*** Block opens ***

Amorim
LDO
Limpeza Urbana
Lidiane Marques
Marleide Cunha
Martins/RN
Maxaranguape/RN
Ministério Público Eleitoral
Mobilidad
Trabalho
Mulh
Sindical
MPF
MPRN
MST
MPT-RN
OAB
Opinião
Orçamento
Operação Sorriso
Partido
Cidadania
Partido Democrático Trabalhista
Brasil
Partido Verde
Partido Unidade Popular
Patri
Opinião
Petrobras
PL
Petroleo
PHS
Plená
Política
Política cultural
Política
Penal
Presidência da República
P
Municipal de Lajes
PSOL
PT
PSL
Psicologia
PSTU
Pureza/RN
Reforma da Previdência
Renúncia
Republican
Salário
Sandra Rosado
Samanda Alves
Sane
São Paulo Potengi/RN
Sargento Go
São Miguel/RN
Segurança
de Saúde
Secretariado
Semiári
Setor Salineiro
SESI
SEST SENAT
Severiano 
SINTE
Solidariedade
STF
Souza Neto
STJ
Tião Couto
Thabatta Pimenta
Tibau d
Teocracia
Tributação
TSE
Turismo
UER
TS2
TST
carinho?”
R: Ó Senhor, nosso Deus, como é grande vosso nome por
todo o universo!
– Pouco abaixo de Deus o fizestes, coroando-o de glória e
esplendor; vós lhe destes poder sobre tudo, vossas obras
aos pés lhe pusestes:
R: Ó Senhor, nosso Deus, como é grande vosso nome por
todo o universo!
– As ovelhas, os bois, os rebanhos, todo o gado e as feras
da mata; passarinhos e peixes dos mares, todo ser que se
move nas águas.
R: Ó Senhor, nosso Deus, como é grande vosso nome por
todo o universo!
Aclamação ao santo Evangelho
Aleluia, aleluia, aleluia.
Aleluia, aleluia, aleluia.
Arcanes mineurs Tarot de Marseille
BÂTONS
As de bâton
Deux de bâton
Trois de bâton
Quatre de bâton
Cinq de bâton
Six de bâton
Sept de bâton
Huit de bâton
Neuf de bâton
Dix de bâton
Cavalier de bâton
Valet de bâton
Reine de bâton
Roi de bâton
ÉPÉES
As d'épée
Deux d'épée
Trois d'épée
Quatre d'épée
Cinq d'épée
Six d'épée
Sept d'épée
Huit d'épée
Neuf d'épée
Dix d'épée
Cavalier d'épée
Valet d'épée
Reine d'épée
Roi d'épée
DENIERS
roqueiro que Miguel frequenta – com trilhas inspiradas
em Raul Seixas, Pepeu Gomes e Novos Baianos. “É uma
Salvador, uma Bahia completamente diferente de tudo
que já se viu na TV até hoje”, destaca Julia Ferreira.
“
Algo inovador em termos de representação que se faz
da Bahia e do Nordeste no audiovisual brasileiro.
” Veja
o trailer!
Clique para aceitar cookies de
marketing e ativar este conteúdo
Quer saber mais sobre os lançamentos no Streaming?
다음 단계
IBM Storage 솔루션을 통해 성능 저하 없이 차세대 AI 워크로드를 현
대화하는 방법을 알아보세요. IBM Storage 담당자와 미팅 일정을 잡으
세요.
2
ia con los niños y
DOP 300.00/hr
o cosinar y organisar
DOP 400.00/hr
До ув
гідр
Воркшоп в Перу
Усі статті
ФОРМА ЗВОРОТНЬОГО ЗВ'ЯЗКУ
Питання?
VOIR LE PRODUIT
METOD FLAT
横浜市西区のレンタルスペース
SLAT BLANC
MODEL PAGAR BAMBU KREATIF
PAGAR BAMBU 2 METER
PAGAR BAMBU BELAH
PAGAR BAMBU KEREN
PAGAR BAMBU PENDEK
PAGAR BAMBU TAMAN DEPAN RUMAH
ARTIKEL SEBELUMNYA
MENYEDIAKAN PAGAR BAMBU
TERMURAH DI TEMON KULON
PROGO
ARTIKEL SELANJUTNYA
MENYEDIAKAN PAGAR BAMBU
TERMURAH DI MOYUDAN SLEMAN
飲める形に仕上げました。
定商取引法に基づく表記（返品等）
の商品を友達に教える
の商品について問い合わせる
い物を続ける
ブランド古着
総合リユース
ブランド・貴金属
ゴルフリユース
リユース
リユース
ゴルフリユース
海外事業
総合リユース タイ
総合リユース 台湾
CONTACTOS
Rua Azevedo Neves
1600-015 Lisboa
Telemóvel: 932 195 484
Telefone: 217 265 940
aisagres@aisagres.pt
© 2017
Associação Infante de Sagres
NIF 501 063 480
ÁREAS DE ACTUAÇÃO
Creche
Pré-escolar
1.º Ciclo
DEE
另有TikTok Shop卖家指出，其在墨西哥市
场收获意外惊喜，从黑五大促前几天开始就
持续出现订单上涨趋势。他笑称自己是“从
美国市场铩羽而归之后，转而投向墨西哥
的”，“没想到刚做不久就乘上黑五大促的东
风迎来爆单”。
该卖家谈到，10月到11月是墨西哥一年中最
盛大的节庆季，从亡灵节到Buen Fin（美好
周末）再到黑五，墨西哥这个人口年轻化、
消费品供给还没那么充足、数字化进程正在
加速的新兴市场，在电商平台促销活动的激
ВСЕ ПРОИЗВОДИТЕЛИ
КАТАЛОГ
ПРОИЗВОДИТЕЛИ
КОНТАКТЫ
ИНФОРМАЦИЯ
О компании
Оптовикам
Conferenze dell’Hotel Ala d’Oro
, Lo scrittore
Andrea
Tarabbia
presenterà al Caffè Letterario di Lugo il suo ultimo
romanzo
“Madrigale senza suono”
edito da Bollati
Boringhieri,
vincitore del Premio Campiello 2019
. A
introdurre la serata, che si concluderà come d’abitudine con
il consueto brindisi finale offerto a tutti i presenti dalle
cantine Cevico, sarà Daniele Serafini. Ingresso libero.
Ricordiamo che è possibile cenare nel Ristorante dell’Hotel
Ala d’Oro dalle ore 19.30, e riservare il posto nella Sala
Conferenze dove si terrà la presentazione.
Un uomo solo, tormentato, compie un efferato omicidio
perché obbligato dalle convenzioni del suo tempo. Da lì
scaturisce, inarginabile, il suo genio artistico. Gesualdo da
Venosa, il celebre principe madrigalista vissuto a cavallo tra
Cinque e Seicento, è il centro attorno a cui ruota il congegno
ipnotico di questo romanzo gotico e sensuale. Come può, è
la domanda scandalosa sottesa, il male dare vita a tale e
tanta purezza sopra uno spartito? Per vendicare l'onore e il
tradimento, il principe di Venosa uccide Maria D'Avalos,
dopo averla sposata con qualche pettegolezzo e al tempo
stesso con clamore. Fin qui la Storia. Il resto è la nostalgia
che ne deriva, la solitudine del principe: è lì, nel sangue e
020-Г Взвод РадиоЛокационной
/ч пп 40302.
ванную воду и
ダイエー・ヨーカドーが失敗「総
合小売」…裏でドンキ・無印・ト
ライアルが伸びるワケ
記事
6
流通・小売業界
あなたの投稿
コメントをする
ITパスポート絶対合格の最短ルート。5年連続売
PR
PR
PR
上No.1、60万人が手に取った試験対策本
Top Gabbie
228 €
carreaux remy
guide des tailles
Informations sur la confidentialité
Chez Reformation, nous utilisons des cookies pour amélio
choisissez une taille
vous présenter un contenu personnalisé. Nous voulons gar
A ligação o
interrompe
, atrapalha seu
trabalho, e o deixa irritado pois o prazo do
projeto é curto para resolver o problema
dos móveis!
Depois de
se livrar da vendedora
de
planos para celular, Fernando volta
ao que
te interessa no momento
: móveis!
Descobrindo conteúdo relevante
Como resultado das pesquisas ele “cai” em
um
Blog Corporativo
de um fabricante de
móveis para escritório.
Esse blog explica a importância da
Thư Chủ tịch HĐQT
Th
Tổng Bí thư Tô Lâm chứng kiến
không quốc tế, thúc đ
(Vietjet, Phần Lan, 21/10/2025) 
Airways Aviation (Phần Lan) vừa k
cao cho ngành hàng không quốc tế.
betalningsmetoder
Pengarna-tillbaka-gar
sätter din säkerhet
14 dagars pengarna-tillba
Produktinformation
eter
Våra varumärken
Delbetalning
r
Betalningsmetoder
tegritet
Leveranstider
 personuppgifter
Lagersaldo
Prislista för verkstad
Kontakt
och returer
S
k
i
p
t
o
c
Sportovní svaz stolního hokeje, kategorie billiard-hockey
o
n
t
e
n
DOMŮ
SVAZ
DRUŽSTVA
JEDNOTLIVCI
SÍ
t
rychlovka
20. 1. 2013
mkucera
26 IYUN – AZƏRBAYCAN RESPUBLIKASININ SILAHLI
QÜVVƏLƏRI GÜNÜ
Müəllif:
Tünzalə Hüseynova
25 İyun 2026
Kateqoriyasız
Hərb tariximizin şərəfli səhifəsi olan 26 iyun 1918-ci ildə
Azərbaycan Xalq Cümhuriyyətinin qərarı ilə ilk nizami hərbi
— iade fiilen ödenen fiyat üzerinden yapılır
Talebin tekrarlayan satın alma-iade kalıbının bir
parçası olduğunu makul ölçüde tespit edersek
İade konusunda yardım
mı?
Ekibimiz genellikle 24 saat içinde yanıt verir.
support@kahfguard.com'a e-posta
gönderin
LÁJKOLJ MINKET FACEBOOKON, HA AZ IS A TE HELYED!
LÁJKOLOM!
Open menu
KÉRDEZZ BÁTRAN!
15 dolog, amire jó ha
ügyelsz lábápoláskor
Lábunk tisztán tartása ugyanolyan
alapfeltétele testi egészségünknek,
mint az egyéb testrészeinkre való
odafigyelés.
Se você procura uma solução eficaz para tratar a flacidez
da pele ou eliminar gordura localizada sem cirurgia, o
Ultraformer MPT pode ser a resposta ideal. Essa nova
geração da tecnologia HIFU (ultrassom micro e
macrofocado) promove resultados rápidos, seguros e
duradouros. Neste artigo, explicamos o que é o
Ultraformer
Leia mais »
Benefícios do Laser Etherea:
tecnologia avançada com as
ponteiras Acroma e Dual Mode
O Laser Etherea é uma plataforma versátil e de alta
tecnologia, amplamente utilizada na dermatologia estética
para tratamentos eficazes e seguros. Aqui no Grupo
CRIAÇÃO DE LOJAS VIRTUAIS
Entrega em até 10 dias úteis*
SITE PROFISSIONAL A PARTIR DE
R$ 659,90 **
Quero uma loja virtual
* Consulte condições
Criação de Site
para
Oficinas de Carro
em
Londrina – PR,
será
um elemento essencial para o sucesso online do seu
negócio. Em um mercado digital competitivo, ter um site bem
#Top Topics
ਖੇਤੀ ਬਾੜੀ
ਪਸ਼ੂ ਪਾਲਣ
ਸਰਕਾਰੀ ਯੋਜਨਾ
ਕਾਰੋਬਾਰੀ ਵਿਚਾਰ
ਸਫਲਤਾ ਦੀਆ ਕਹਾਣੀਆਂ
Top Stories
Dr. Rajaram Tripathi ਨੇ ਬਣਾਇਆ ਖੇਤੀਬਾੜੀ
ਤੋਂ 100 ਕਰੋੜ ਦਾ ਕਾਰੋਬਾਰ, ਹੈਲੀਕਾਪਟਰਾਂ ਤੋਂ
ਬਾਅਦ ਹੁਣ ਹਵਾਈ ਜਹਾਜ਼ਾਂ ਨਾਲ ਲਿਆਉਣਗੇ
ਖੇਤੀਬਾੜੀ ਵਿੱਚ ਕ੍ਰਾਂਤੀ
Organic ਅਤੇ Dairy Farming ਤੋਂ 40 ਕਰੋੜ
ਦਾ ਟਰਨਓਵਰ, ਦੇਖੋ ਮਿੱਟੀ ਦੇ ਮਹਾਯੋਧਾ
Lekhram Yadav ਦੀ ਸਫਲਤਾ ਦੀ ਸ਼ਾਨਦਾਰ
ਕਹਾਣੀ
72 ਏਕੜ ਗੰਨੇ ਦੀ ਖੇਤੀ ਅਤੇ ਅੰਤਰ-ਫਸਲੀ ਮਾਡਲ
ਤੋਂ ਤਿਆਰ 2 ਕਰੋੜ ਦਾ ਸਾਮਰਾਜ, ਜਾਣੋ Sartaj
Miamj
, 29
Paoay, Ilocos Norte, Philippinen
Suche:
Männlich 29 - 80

*** Block closes ***

# EXERCISE DIRECTIONS
Output only the lines from the top of the entries through the one holding "Huit de bâton", copied exactly.

# REPLY
Amorim
LDO
Limpeza Urbana
Lidiane Marques
Marleide Cunha
Martins/RN
Maxaranguape/RN
Ministério Público Eleitoral
Mobilidad
Trabalho
Mulh
Sindical
MPF
MPRN
MST
MPT-RN
OAB
Opinião
Orçamento
Operação Sorriso
Partido
Cidadania
Partido Democrático Trabalhista
Brasil
Partido Verde
Partido Unidade Popular
Patri
Opinião
Petrobras
PL
Petroleo
PHS
Plená
Política
Política cultural
Política
Penal
Presidência da República
P
Municipal de Lajes
PSOL
PT
PSL
Psicologia
PSTU
Pureza/RN
Reforma da Previdência
Renúncia
Republican
Salário
Sandra Rosado
Samanda Alves
Sane
São Paulo Potengi/RN
Sargento Go
São Miguel/RN
Segurança
de Saúde
Secretariado
Semiári
Setor Salineiro
SESI
SEST SENAT
Severiano 
SINTE
Solidariedade
STF
Souza Neto
STJ
Tião Couto
Thabatta Pimenta
Tibau d
Teocracia
Tributação
TSE
Turismo
UER
TS2
TST
carinho?”
R: Ó Senhor, nosso Deus, como é grande vosso nome por
todo o universo!
– Pouco abaixo de Deus o fizestes, coroando-o de glória e
esplendor; vós lhe destes poder sobre tudo, vossas obras
aos pés lhe pusestes:
R: Ó Senhor, nosso Deus, como é grande vosso nome por
todo o universo!
– As ovelhas, os bois, os rebanhos, todo o gado e as feras
da mata; passarinhos e peixes dos mares, todo ser que se
move nas águas.
R: Ó Senhor, nosso Deus, como é grande vosso nome por
todo o universo!
Aclamação ao santo Evangelho
Aleluia, aleluia, aleluia.
Aleluia, aleluia, aleluia.
Arcanes mineurs Tarot de Marseille
BÂTONS
As de bâton
Deux de bâton
Trois de bâton
Quatre de bâton
Cinq de bâton
Six de bâton
Sept de bâton
Huit de bâton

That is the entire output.